Figurant parmi les trois principaux pôles d'échanges des transports publics du canton avec Rive et Cornavin, Bel-Air constitue un point stratégique pour la mobilité genevoise. En raison du nombre important de bus, trolleys et trams qui y circulent, ce passage clé entre les deux rives du Rhône peut être rapidement bloqué si un trop grand nombre de véhicules privés s'y faufilent pour éviter de passer par les ponts de la Coulouvrenière ou du Mont-Blanc aux heures de pointe. C'est la raison pour laquelle Ville et Canton ont instauré un nouveau régime de circulation interdisant le trafic privé dans ce secteur, à l'exception des véhicules des entreprises de livraison et de service.
Centre névralgique de la mobilité genevoise
Avec près de 72'000 montées et descentes d'usagers enregistrées en 2019, Bel-Air est le deuxième plus important pôle d'échange des transports publics derrière la gare Cornavin et devant Rive. Il s'agit également d'un important lieu de passage d'une rive à l'autre pour les modes doux, marche en tête, et pour les entreprises, qui doivent pouvoir poursuivre leurs activités sans être péjorées par la congestion du trafic aux heures de pointe
Donner la priorité au transports professionnels
Or, le trafic de transit continuant à emprunter cet itinéraire en dépit de la concentration des transports publics dans le secteur provoquait toujours plus de situations de blocage de ce nœud stratégique pour la mobilité genevoise. En restreignant l’usage de la voiture dans ce périmètre. Les autorités entendent garantir au transport professionnel un accès facilité au cœur de Genève, tout en améliorant la progression des transports collectifs, des cyclistes et des piétons sur ce pôle.

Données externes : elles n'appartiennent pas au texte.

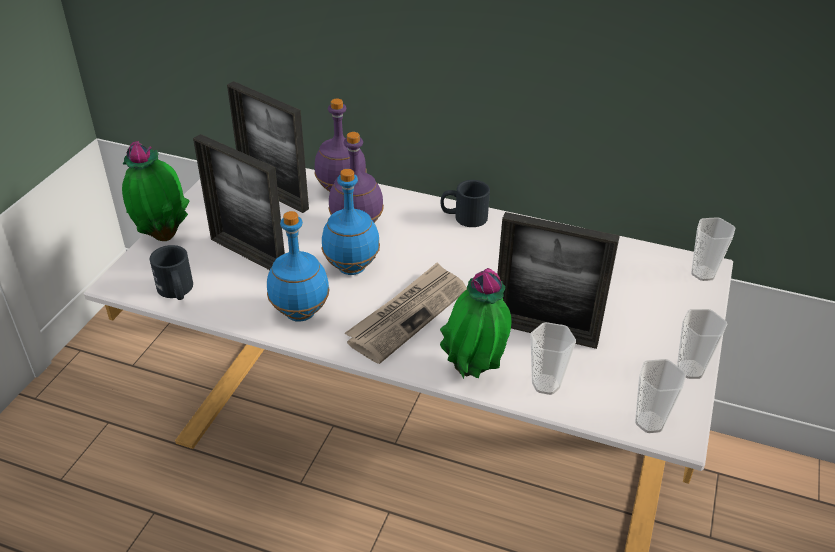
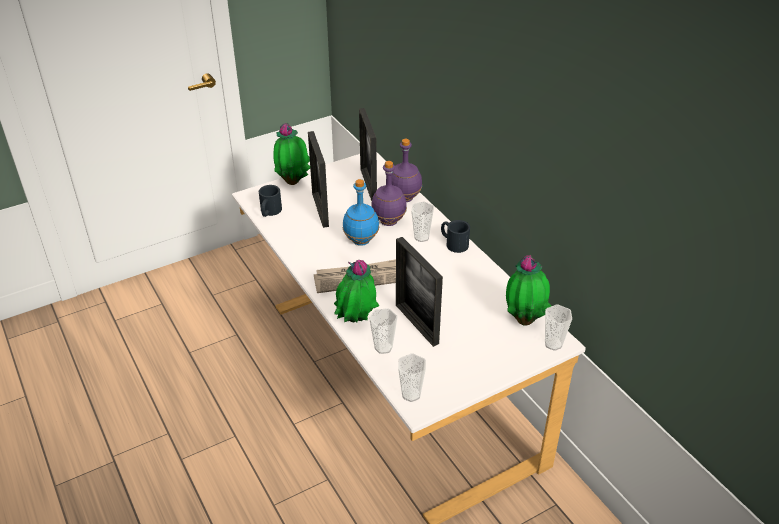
camera: 40 degrees right, 0 degrees up
blue bottle [267,211,330,322] -> none
cup [677,309,727,379] -> cup moved to [411,202,434,242]
none -> potted plant [506,255,551,326]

Cette mesure, conforme aux principes énoncés dans la loi pour une mobilité cohérente et équilibrée (LMCE), fait également partie des actions qu'entreprend progressivement le Canton pour répondre à l'urgence climatique décrétée par le Conseil d'Etat en juin dernier. Celle-ci participe ainsi à la stratégie du Plan climat cantonal qui exige la diminution de 40% des trajets effectués en transport individuel motorisé d'ici 2030, pour ensuite atteindre la neutralité carbone à Genève en 2050.